The best approach to incorporating cardio into your workout routine depends on your specific fitness goals. Here are some considerations:
- Cardio before weights: If your primary goal is to improve cardiovascular fitness or you are training for an endurance event, doing cardio before weights can be beneficial. It can help raise your heart rate, warm up your muscles, and increase your overall energy levels for the workout. However, if you do intense cardio before weight training, it may slightly compromise your strength and performance during the weightlifting session.
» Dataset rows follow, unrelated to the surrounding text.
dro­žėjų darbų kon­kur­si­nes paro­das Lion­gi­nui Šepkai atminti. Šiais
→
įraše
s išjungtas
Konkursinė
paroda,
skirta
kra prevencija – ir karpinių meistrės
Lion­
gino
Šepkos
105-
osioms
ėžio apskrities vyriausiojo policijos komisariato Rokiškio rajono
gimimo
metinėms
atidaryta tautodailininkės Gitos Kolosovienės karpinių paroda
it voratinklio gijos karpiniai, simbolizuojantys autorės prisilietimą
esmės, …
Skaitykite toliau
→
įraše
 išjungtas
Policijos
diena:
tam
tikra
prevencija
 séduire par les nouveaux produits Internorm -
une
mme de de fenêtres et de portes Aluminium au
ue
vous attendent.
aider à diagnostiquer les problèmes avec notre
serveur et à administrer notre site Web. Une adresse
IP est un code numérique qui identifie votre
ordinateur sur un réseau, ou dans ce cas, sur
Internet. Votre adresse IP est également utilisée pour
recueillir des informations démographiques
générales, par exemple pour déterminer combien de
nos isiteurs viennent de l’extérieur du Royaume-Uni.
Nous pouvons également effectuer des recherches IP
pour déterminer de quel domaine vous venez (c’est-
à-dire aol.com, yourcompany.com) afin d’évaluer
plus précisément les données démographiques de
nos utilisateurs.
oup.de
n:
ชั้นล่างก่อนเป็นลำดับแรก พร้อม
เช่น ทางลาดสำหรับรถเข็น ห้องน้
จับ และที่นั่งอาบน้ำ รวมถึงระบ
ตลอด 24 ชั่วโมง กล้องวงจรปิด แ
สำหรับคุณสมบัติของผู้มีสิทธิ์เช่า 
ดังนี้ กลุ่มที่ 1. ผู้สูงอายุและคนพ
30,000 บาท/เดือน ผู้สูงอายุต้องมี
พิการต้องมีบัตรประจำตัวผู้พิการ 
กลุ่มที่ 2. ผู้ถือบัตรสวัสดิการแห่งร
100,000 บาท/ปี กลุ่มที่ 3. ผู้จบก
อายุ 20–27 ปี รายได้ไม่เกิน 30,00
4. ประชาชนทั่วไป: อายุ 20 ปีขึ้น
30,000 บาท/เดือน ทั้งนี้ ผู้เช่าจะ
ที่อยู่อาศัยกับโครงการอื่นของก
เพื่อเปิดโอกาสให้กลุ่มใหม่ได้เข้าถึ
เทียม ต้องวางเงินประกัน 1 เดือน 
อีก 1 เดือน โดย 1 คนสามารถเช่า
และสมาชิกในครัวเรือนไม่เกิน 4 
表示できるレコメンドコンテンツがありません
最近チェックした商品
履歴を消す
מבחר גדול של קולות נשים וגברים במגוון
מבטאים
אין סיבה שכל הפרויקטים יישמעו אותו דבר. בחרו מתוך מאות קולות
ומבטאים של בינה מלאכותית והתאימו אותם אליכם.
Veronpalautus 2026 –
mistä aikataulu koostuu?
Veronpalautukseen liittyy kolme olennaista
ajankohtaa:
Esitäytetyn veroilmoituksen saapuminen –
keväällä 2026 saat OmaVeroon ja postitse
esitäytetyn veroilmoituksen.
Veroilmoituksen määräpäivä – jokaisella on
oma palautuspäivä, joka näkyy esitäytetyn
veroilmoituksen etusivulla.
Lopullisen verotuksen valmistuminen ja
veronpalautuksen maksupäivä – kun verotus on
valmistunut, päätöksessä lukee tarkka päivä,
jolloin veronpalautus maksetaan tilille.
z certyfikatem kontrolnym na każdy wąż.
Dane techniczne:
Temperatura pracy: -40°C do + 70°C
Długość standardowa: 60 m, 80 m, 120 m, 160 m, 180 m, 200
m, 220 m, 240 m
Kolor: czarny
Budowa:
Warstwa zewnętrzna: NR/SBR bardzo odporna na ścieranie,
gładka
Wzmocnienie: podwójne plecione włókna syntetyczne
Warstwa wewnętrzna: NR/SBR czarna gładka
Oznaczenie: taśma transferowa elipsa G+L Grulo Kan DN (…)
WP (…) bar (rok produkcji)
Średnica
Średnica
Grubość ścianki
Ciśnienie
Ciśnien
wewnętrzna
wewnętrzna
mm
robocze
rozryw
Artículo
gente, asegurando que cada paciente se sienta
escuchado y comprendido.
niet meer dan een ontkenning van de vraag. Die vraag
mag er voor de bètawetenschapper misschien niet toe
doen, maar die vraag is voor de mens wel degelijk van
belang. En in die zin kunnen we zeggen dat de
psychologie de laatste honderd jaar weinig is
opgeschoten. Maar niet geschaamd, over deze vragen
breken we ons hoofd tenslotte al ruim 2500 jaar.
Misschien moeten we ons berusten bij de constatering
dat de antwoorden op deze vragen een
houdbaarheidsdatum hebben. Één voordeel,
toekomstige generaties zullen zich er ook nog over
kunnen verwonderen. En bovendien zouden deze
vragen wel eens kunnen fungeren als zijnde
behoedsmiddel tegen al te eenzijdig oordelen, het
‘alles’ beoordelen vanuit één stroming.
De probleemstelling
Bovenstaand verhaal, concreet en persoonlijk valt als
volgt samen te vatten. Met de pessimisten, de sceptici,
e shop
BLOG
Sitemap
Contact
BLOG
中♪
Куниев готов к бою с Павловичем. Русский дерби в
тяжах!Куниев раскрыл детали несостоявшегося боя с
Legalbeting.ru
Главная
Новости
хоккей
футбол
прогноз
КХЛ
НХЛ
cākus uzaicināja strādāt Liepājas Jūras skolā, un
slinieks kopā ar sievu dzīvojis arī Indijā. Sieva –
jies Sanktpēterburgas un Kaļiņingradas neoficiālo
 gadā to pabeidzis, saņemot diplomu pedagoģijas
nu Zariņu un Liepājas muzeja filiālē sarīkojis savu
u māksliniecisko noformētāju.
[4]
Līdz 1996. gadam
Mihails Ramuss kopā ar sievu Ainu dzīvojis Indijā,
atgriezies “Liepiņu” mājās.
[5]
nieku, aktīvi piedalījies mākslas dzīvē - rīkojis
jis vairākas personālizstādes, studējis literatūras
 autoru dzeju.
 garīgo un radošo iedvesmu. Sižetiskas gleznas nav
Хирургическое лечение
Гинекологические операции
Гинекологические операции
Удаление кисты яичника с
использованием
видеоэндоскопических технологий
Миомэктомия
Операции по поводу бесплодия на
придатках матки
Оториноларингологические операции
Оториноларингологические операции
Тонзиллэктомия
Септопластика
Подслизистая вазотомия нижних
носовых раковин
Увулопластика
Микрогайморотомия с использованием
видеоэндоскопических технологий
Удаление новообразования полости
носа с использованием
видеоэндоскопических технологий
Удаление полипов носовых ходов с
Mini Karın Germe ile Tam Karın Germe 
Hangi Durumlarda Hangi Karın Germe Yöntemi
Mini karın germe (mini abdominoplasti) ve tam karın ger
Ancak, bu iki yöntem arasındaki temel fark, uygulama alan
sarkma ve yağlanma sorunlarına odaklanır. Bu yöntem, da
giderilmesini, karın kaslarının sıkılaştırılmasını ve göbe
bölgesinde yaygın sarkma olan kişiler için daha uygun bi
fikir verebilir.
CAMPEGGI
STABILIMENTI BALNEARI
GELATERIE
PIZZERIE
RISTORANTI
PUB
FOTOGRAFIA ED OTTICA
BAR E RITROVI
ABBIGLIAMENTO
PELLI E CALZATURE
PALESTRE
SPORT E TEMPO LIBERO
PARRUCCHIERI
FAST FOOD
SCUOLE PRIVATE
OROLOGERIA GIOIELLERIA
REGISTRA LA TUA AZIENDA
- Weights before cardio: If your main goal is to build muscle, increase strength, or improve power, it’s generally recommended to do weight training before cardio. Weight training requires a lot of energy and focus, so doing it when you are fresh can help you lift heavier weights and maximize your muscle gains. You can still do a short cardio session after weight training as a cool-down.
- Separate days: If you have the time and energy, you can also opt for separate days for cardio and weight training. This approach allows you to focus completely on each type of workout without compromising one for the other. It can be a good option if you have specific goals for both cardiovascular fitness and strength/muscle building.
Ultimately, the best approach is the one that aligns with your goals, schedule, and preferences. Experiment with different strategies to see what works best for you. Just remember to listen to your body, stay consistent, and adjust your routine as needed based on your progress and how you feel.